• **Passage given**
>> BEGIN

Is your company organizing, controlling and managing the procurement category management so you get the right products at the right time?
In the beginning, smaller manufacturers spend more money on their raw materials and direct labor than they do on the overhead of the company. However, as these companies grow, their overhead expenditures grow proportionately.
Today a company, with a Cost of Goods Sold (CGS) of $100 million, can have an overhead or Maintenance, Repair and Operational (MRO) spend in the range of $10 million or more. There can be thousands (000’s) of purchase requisitions and purchase orders supporting this spend. Furthermore, the speed and accuracy when handling this large volume of purchases can be critical to a company’s operational efficiency and cost structure.
Our client, located in the southwest, manufactures equipment for the oil and gas industry. The client, over the years, had seen steady growth in product lines. Sales volume now stood at more than $200 million. Overhead expenses now exceeded $12 milion annually. Product line differences required different manufacturing operations in physically segregated buildings on the campus.
The procurement category management was decentralized such that each department took care of ordering what it needed, in operating supplies, directly from suppliers. This meant that each department had to spend time seeking out suppliers, obtaining quotations, and ordering supplies (not necessarily issuing purchase orders). Quotations often went unconfirmed and purchase orders were not completed. Purchase order acknowledgements were (usually) not received from suppliers so it wasn’t clear that there was a commitment to price or delivery. These issues, along with many changes in supply requirements, were causing numerous delays on the production floor.
An analysis of the client’s operations revealed opportunities for us to help. The solution involved establishing a purchasing department as well as instituting procurement category management that would organize, control and manage the MRO process. The plan consisted of,
- Creating a standardized ‘network and web based’ MRO Purchase Requisition [‘closed loop’] process. See also Category Management / MRO
- Obtaining senior management approval and support for the new policies and organizational changes
- Establishing and training the newly organized purchasing department that has overall responsibility and authority for the procurement category management
- Orienting and training all ‘internal customers’ so they understand the new process and the reasons behind the change
- Implementation of a ‘pilot test’ for the MRO process
- Release of the program to the client
The newly created purchasing department, with its procurement category management / MRO process, organized, controlled and managed the indirect purchases. This saved the company time and money in a couple of ways.
First, materials, equipment and supplies were reaching their work stations as needed reducing manufacturing inefficiencies. Next, production and operations employees did not spend their time on administrative activities. Instead they concentrated on manufacturing products. It was found that the full-time MRO Buyer’s activities easily exceeded 2,000 man-hours per year. Finally, the ‘network and web based’ purchase requisition process made it very convenient and fast for the client’s internal customers to process requisitions for needed materials.

>> END

• **Given information**
>> BEGIN

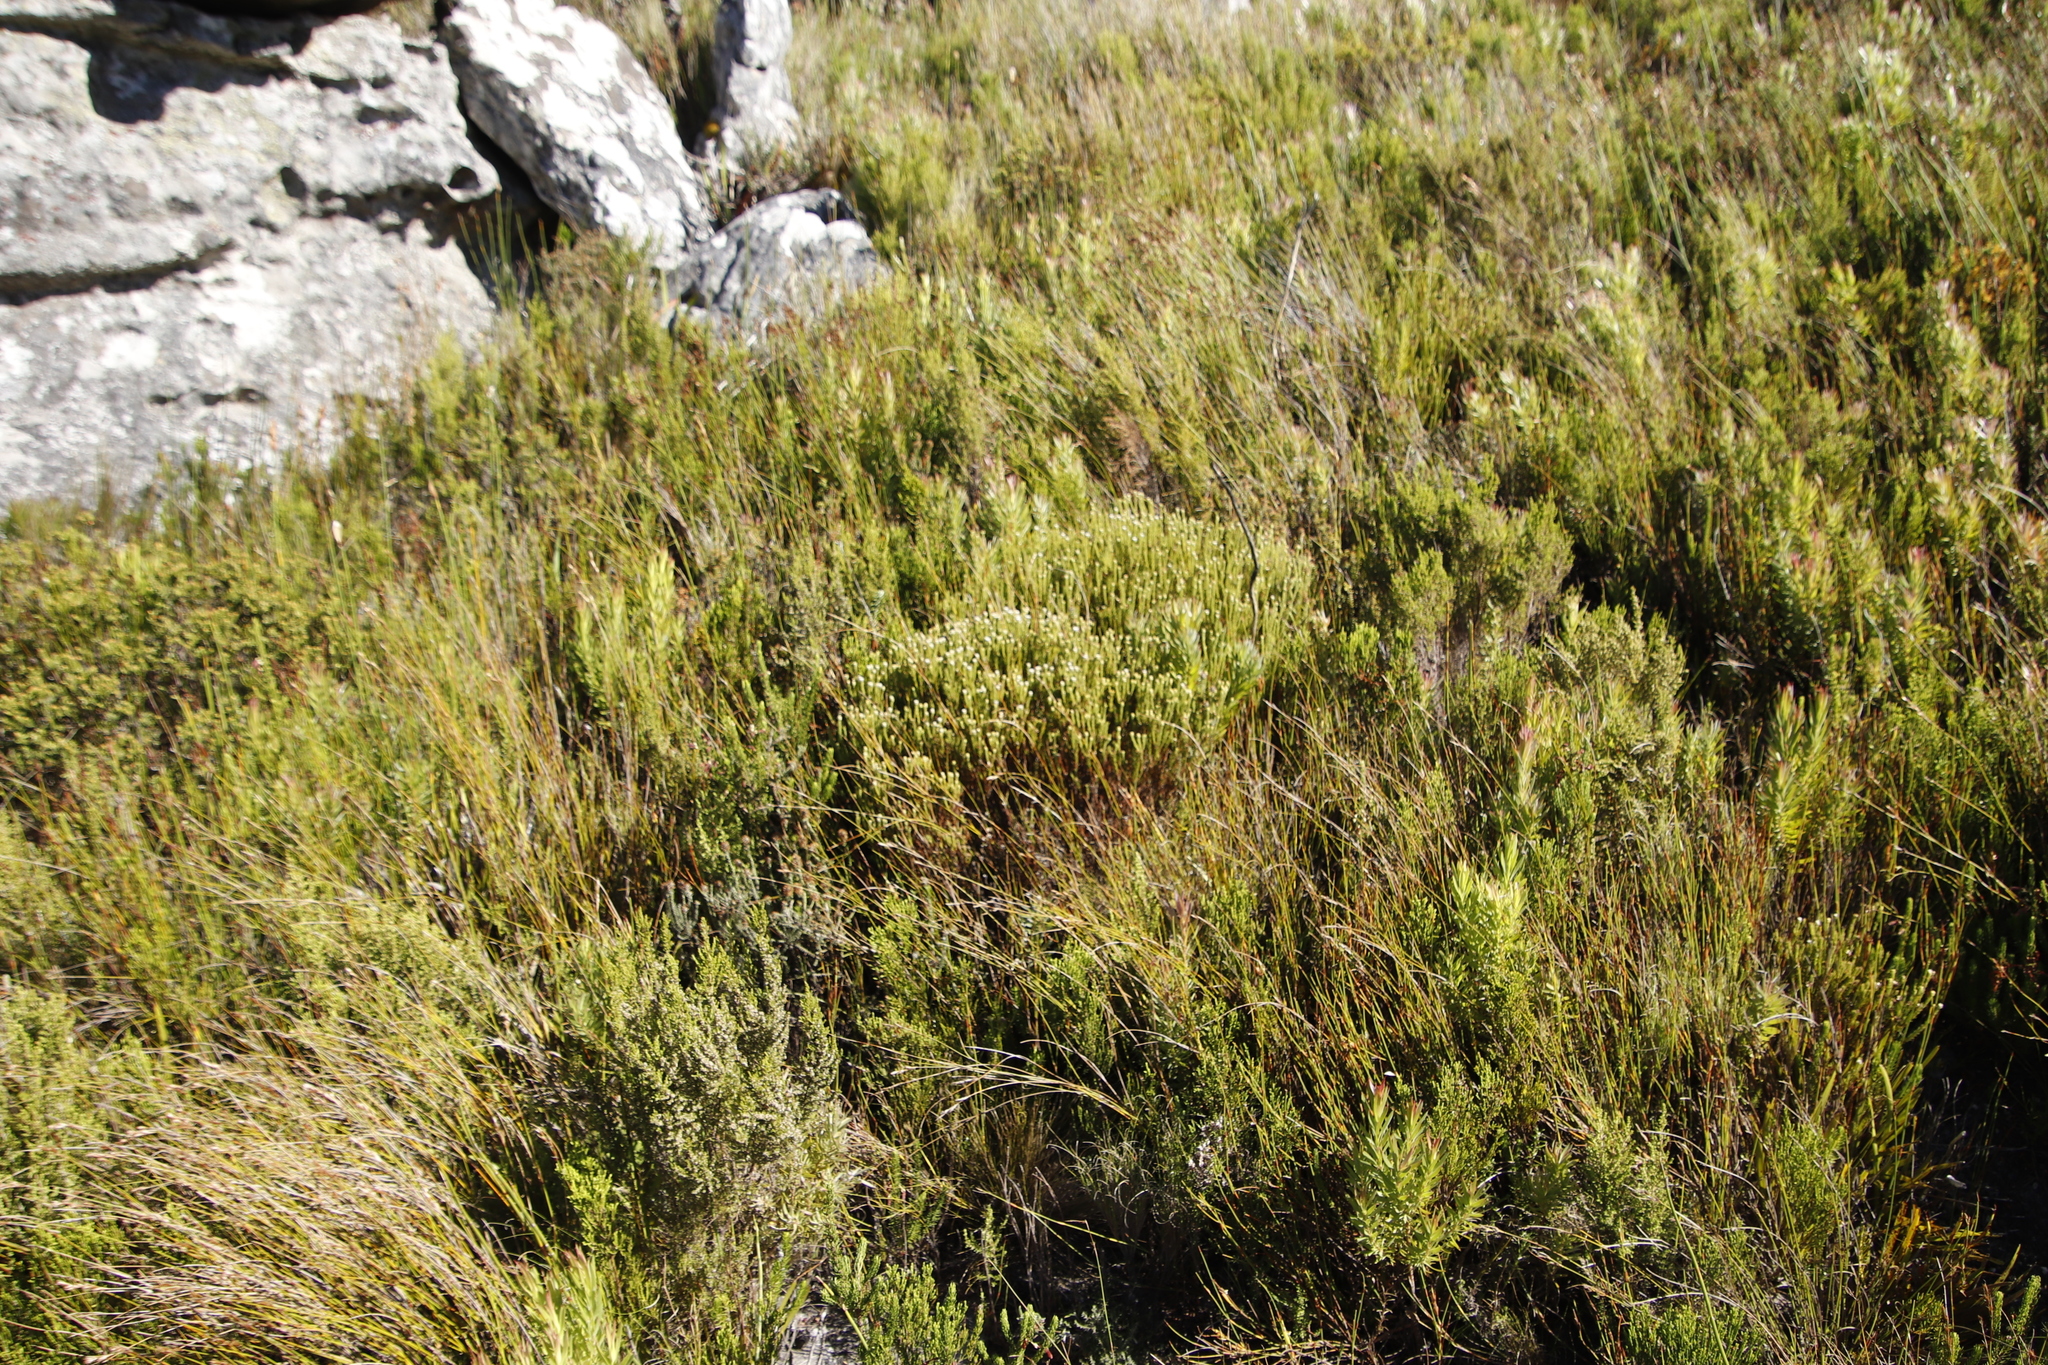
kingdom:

>> END
>> BEGIN

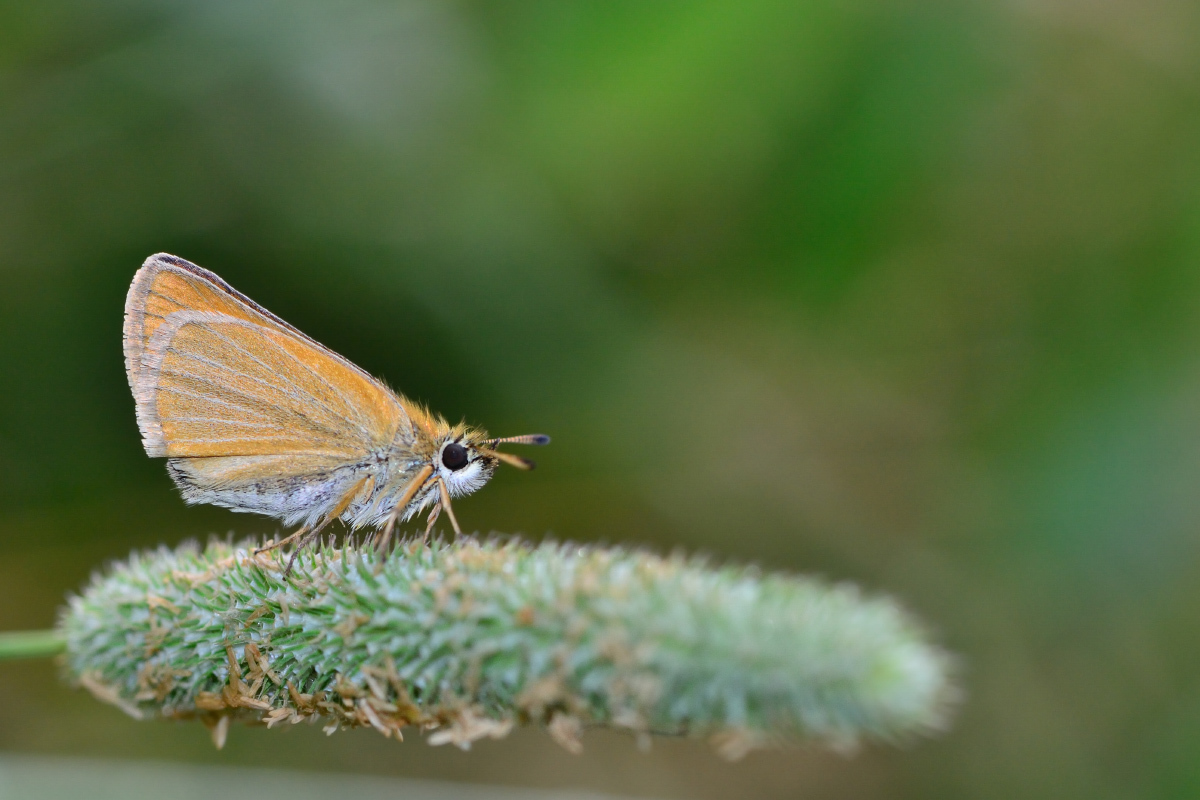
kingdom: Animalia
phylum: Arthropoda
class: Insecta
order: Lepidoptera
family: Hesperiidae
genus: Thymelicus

>> END

• **Exercise requirements**
1. For the procurement case study, decide whether each statement agrees with it. Answer yes or no for each and quote the deciding words. (a) The client builds equipment for the oil and gas industry. (b) Suppliers usually sent purchase order acknowledgements. (c) The full-time MRO Buyer's activities came to more than 2,000 man-hours a year.
2. Retype the procurement case study starting with "Today a company, with" and going on through "on the campus.".

• **Responses per task**
1.
(a) Yes: "manufactures equipment for the oil and gas industry"
(b) No: "Purchase order acknowledgements were (usually) not received from suppliers"
(c) Yes: "the full-time MRO Buyer’s activities easily exceeded 2,000 man-hours per year"

2.
Today a company, with a Cost of Goods Sold (CGS) of $100 million, can have an overhead or Maintenance, Repair and Operational (MRO) spend in the range of $10 million or more. There can be thousands (000’s) of purchase requisitions and purchase orders supporting this spend. Furthermore, the speed and accuracy when handling this large volume of purchases can be critical to a company’s operational efficiency and cost structure.
Our client, located in the southwest, manufactures equipment for the oil and gas industry. The client, over the years, had seen steady growth in product lines. Sales volume now stood at more than $200 million. Overhead expenses now exceeded $12 milion annually. Product line differences required different manufacturing operations in physically segregated buildings on the campus.